Since this is a small number I can do rote trying and come to 10^3=1000 ~1024 but how I can approximate this with some formula or some algorithms when I have really big number.

For example to convert from base 2 to 10 and play with the exponents to get some number?

Thanks!

$\displaystyle 10^x = 2^{10}$

log (base 10) both sides ...

$\displaystyle \log(10^x) = \log(2^{10})$

power property of logs ...

$\displaystyle x\log{10} = 10\log{2}$

$\displaystyle x = 10\log{2}$

note that $\displaystyle \log{2} \approx 0.30103$
• May 31st 2010, 07:00 AM
nikhil
xlog_2[10]=log_2[1024]
x=log_10[2]*10
note: log_a[b]=1/log_b[a]
• May 31st 2010, 07:17 AM
Quote:

Originally Posted by skeeter
$\displaystyle 10^x = 2^{10}$

log (base 10) both sides ...

$\displaystyle \log(10^x) = \log(2^{10})$

power property of logs ...

$\displaystyle x\log{10} = 10\log{2}$

$\displaystyle x = 10\log{2}$

note that $\displaystyle \log{2} \approx 0.30103$

But what if I have the opposite?

10^3=2^x or 10^3=2^?

How I can solve this case?

And what if I would like to manipulate other exponents not just 2 to 10 or 10 to 2?

Any help...?

Thanks!
• May 31st 2010, 07:41 AM
e^(i*pi)
Quote:

But what if I have the opposite?

10^3=2^x or 10^3=2^?

How I can solve this case?

And what if I would like to manipulate other exponents not just 2 to 10 or 10 to 2?

Any help...?

Thanks!

You can use any base you like and then use algebra to simplify.

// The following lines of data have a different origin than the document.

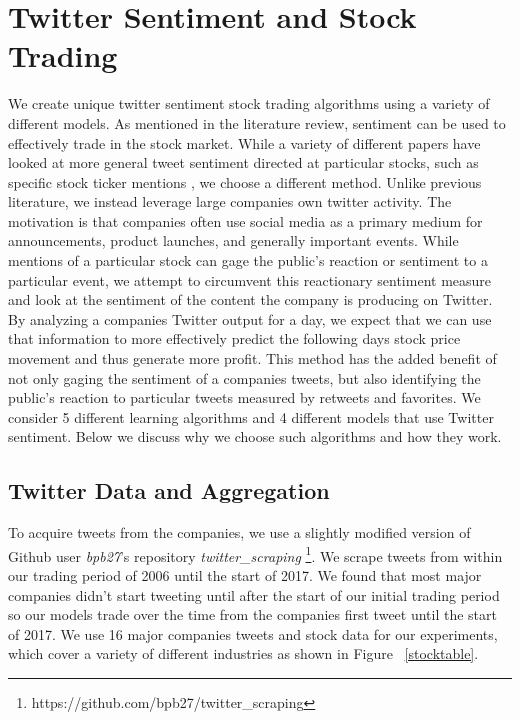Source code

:\documentclass[../thesis.tex]{subfiles}
\begin{document}
\chapter{Twitter Sentiment and Stock Trading}
\label{ch:pruning}

We create unique twitter sentiment stock trading algorithms using a variety of different models. As mentioned in the literature review, sentiment can be used to effectively trade in the stock market. While a variety of different papers have looked at more general tweet sentiment directed at particular stocks, such as specific stock ticker mentions \cite{Mao2013}, we choose a different method. Unlike previous literature, we instead leverage large companies own twitter activity. The motivation is that companies often use social media as a primary medium for announcements, product launches, and generally important events. While mentions of a particular stock can gage the public's reaction or sentiment to a particular event, we attempt to circumvent this reactionary sentiment measure and look at the sentiment of the content the company is producing on Twitter. By analyzing a companies Twitter output for a day, we expect that we can use that information to more effectively predict the following days stock price movement and thus generate more profit. This method has the added benefit of not only gaging the sentiment of a companies tweets, but also identifying the public's reaction to particular tweets measured by retweets and favorites. We consider 5 different learning algorithms and 4 different models that use Twitter sentiment. Below we discuss why we choose such algorithms and how they work.

\section{Twitter Data and Aggregation}

To acquire tweets from the companies, we use a slightly modified version of Github user \textit{bpb27}'s repository \textit{twitter\_scraping} \footnote{https://github.com/bpb27/twitter\_scraping}. We scrape tweets from within our trading period of 2006 until the start of 2017. We found that most major companies didn't start tweeting until after the start of our initial trading period so our models trade over the time from the companies first tweet until the start of 2017. We use 16 major companies tweets and stock data for our experiments, which cover a variety of different industries as shown in Figure ~\ref{stocktable}. 
\end{document}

For example I will solve $\displaystyle 10^3 = 2^x$ using base $\displaystyle e$

$\displaystyle 3\ln(10) = x\ln(2)$

$\displaystyle x = \frac{3\ln(10)}{\ln(2)}$

More generally if a^b = c^x where a,b and c are positive constants and $\displaystyle a \neq c$ then $\displaystyle x = b\log_c(a)$ or $\displaystyle x = \frac{b\log_e(a)}{\log_e(c)}$
• May 31st 2010, 07:44 AM
skeeter
Quote:

But what if I have the opposite?

10^3=2^x or 10^3=2^?

How I can solve this case?

And what if I would like to manipulate other exponents not just 2 to 10 or 10 to 2?

Any help...?

Thanks!

same procedure for the general case ...

$\displaystyle a^b = b^x$

use either a base 10 or base e log because those values are readily available from any scientific calculator ...

$\displaystyle \log(a^b) = \log(b^x)$

$\displaystyle b\log{a} = x\log{b}$

$\displaystyle x = \frac{b\log{a}}{\log{b}}$
• May 31st 2010, 08:25 AM
HallsofIvy
Note that in neither of those cases, $\displaystyle 2^{10}= 1024$ so $\displaystyle 10^?= 1024$ nor $\displaystyle 10^3= 2^?$ can you expect the answer to be an integer. That is because 2 to any power can have only 2 as a prime factor while 10 to a power greater than 0 will have prime factors of both 2 and 5.